== DIRECTIONS ==
Work out how many lines of the data below hold the string "plus". Answer with that number alone.

== DATA FOR THIS EXERCISE ==
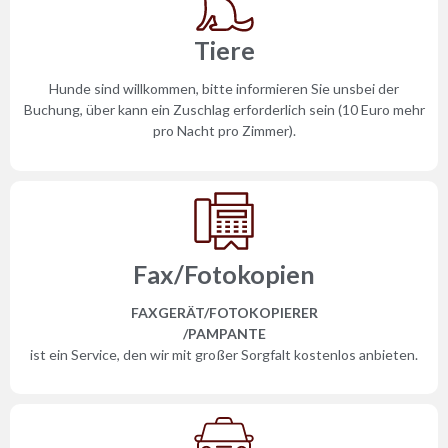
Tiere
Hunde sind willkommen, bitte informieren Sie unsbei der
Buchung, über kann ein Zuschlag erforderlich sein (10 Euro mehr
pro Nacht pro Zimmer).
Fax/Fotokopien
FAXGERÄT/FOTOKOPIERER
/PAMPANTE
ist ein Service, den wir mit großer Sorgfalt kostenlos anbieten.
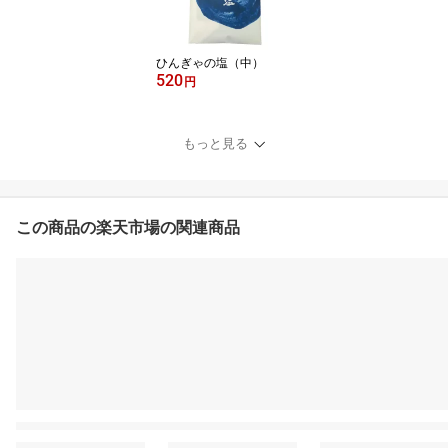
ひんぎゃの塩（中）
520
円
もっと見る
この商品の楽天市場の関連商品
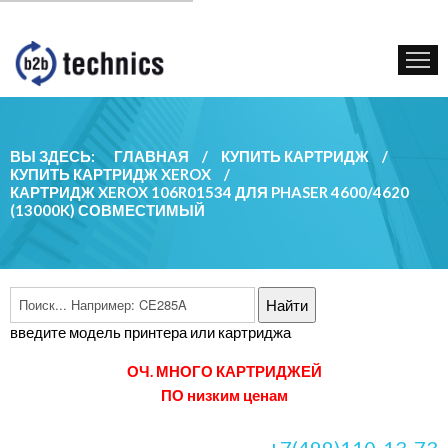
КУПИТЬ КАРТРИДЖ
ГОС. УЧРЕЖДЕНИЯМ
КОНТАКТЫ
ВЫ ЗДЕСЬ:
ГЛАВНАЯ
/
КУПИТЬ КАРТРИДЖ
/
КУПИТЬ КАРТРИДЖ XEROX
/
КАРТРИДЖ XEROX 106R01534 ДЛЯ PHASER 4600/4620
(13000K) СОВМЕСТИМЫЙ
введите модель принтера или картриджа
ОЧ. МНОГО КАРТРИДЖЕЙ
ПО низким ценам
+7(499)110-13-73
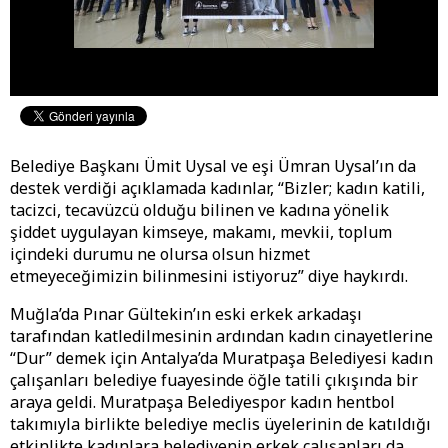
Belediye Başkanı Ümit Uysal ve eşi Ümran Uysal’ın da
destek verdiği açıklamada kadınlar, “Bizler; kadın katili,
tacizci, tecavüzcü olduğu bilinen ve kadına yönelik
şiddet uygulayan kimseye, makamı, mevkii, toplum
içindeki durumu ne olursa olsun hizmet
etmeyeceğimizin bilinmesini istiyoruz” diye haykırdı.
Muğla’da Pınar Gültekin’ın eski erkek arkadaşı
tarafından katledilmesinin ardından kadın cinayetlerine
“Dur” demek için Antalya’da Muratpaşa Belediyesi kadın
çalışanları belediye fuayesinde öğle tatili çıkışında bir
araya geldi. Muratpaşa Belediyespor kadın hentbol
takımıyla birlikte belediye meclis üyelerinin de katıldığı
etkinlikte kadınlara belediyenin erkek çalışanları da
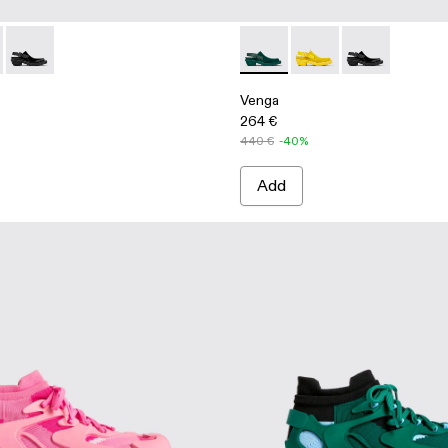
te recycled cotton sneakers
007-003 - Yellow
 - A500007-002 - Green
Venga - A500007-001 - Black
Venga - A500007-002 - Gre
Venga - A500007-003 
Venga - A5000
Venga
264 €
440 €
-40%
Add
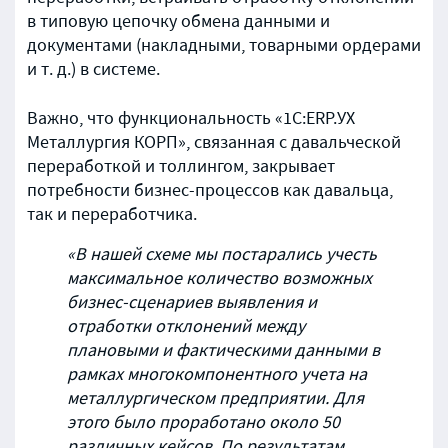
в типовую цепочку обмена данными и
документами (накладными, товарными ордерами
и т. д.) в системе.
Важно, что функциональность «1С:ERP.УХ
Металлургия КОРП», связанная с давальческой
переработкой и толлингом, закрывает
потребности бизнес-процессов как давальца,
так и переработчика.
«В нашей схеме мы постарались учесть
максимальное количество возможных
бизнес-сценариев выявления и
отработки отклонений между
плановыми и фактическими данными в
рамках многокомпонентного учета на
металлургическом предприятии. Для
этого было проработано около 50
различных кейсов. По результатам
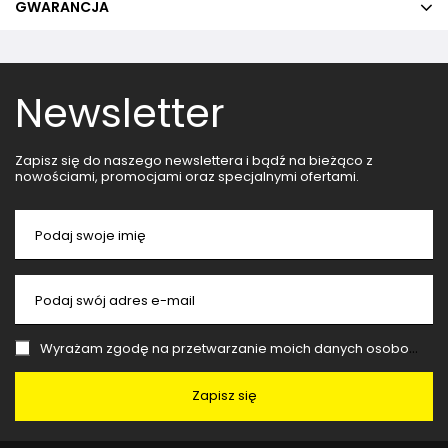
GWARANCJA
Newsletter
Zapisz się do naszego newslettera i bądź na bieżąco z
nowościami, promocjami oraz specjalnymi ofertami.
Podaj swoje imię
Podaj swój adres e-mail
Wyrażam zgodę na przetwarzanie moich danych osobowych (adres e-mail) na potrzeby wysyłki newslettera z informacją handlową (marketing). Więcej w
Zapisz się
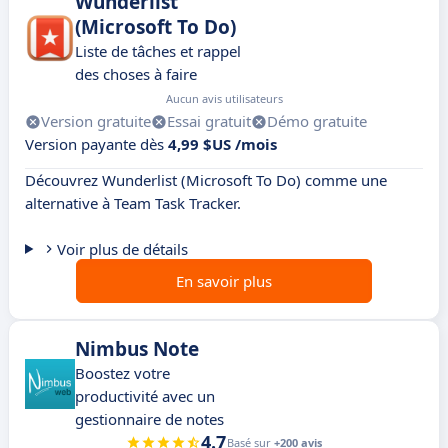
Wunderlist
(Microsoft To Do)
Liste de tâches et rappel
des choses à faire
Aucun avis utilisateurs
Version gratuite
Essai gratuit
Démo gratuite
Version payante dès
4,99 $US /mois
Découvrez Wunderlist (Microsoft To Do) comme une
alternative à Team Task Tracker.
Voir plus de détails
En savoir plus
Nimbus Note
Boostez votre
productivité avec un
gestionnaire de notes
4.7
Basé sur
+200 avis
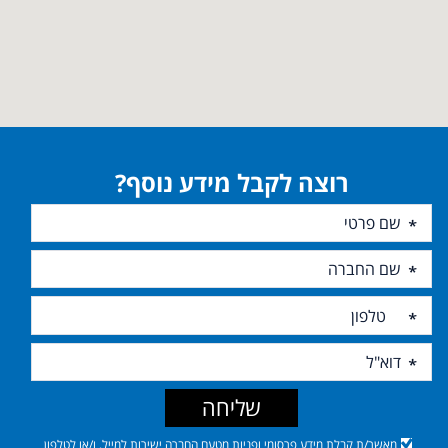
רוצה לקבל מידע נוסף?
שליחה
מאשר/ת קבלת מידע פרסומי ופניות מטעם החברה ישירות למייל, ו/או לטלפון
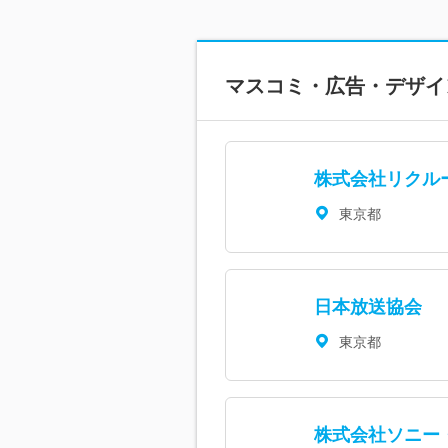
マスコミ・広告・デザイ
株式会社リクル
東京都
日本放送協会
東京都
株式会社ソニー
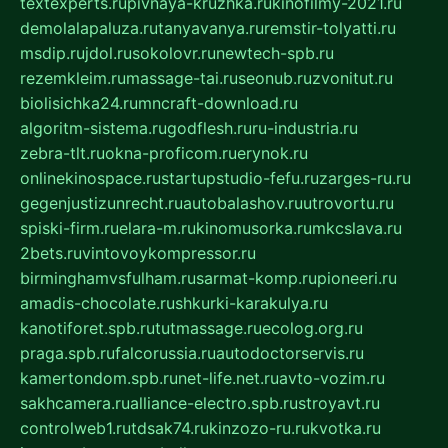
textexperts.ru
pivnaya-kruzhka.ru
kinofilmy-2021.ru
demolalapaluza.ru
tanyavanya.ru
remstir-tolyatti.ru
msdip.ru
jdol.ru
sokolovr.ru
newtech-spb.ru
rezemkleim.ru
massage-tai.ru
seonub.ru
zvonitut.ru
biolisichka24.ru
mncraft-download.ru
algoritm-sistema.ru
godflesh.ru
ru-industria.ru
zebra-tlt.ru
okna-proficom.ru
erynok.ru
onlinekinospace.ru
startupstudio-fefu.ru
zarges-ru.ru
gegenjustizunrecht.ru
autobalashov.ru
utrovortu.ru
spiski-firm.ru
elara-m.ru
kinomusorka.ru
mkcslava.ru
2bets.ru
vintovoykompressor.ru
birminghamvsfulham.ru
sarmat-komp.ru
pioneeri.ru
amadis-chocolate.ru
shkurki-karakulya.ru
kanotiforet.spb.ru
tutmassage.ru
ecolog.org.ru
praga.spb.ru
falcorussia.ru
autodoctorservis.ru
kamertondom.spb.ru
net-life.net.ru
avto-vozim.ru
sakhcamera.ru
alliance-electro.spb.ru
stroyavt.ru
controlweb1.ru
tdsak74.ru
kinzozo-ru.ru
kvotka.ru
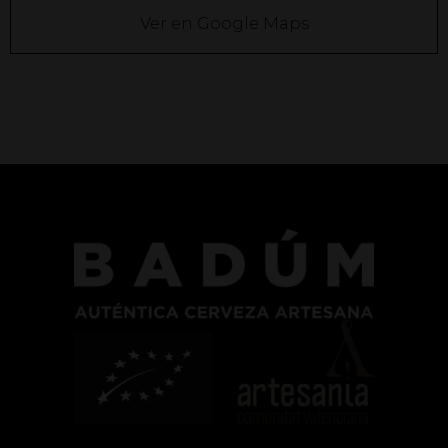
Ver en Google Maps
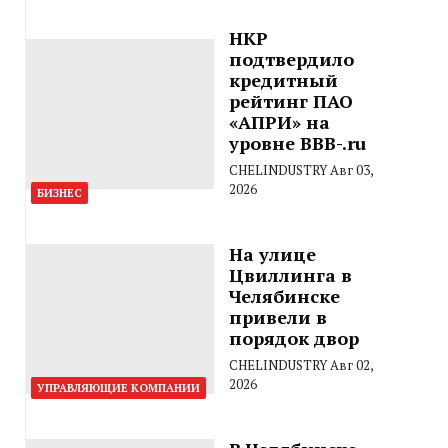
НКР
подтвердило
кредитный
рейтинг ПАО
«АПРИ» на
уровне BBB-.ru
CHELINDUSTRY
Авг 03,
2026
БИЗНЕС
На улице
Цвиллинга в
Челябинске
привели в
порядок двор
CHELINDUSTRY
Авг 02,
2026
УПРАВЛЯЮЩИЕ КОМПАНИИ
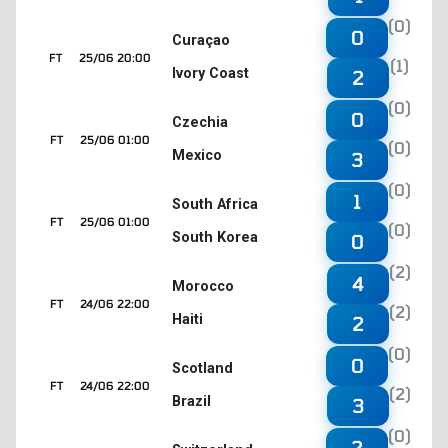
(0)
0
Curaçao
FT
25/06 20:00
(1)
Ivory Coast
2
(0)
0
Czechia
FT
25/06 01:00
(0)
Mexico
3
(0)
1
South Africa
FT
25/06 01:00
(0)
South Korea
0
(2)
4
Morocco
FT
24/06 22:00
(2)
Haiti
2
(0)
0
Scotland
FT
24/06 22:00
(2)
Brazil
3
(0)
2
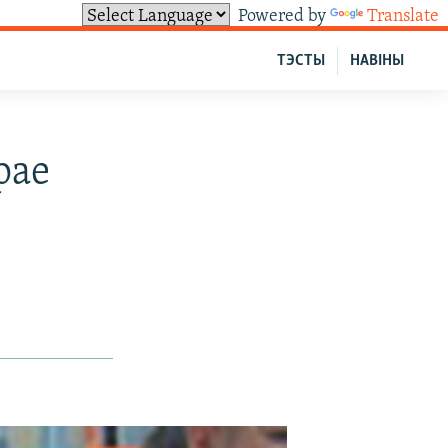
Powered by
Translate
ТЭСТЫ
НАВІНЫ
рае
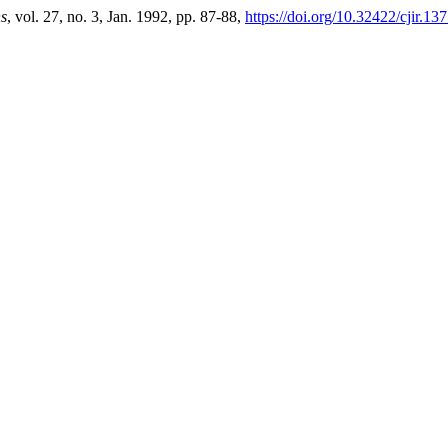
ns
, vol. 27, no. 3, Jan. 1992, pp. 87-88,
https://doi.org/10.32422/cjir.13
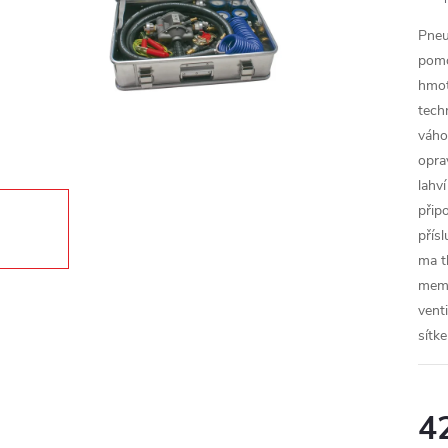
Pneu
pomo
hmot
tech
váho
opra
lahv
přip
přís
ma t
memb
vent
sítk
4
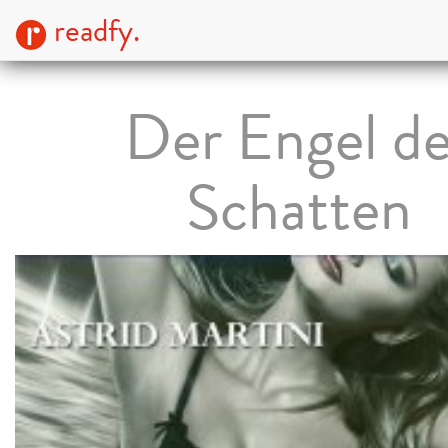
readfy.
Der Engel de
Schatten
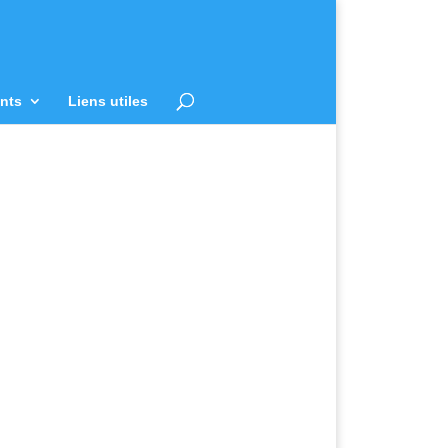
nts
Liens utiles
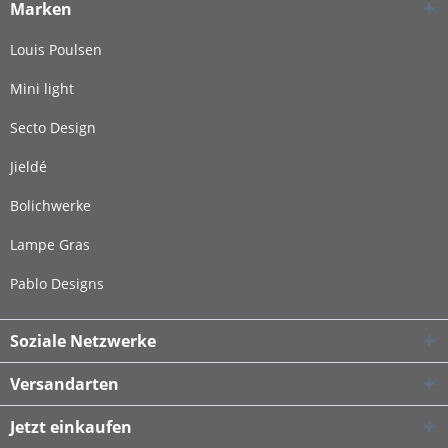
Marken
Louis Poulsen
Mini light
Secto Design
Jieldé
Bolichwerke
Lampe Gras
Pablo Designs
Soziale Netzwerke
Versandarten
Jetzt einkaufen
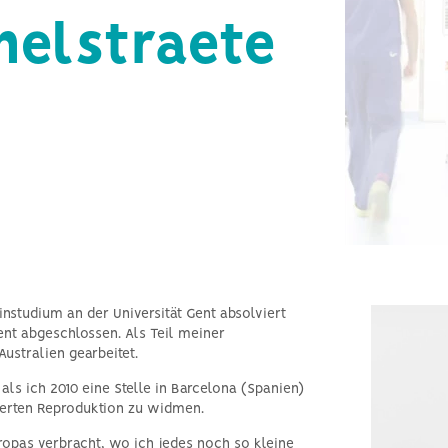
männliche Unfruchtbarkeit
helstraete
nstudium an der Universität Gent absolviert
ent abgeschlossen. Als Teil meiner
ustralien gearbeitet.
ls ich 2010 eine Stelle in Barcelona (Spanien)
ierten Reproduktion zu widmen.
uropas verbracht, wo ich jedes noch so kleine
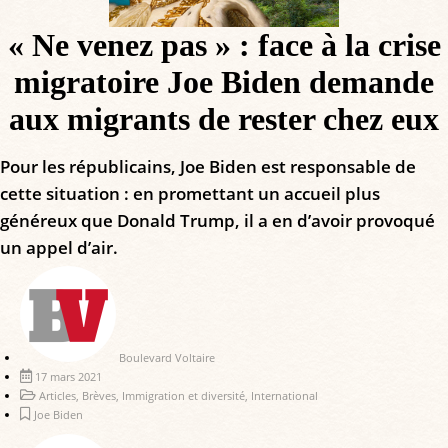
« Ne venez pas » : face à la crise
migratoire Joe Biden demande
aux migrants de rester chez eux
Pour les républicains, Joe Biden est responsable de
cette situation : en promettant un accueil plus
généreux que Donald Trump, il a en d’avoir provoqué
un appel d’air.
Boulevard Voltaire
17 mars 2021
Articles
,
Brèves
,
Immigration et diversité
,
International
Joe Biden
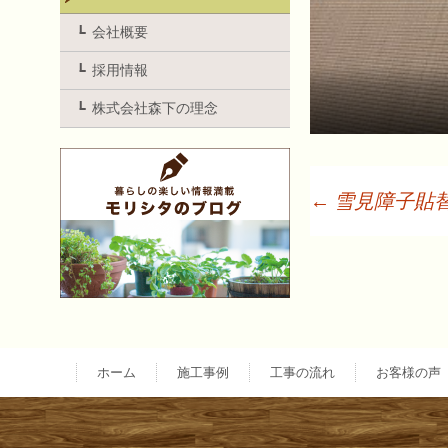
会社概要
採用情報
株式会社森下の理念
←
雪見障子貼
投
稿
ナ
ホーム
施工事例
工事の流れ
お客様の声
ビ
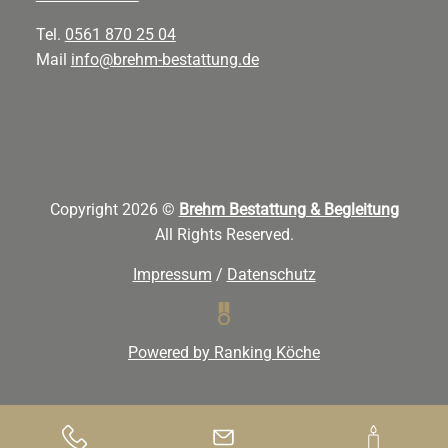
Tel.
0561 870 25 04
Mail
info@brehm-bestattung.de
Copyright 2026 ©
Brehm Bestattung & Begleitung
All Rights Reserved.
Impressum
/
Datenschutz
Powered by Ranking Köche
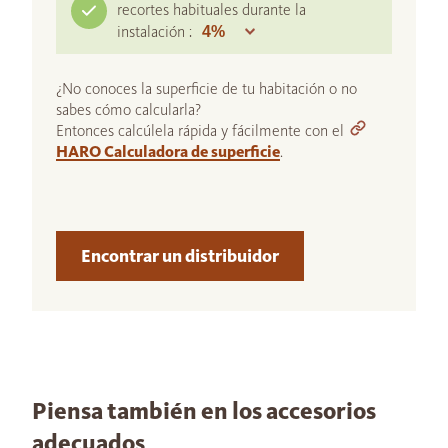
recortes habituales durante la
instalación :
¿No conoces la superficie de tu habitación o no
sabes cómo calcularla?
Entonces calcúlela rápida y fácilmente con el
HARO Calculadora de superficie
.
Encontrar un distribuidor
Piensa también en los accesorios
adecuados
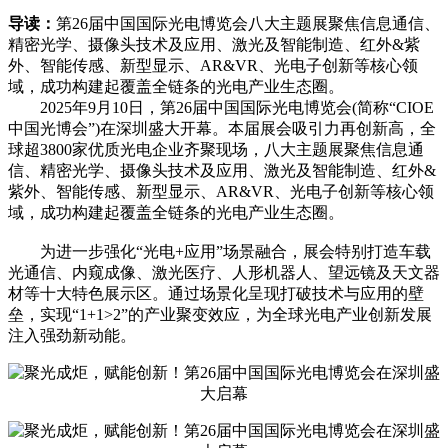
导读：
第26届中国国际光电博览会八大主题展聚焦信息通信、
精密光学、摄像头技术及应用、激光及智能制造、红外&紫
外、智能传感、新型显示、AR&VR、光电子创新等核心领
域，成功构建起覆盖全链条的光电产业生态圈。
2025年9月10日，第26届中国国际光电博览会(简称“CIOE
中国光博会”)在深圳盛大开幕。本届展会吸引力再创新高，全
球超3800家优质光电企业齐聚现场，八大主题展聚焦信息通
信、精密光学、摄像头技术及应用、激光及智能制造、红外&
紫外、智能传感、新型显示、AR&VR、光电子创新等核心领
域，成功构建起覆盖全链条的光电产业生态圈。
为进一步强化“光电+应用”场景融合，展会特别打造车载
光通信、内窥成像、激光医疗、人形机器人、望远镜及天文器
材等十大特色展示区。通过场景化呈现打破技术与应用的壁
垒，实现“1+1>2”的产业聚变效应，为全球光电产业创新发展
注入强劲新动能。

== EXERCISE RESPONSE ==
3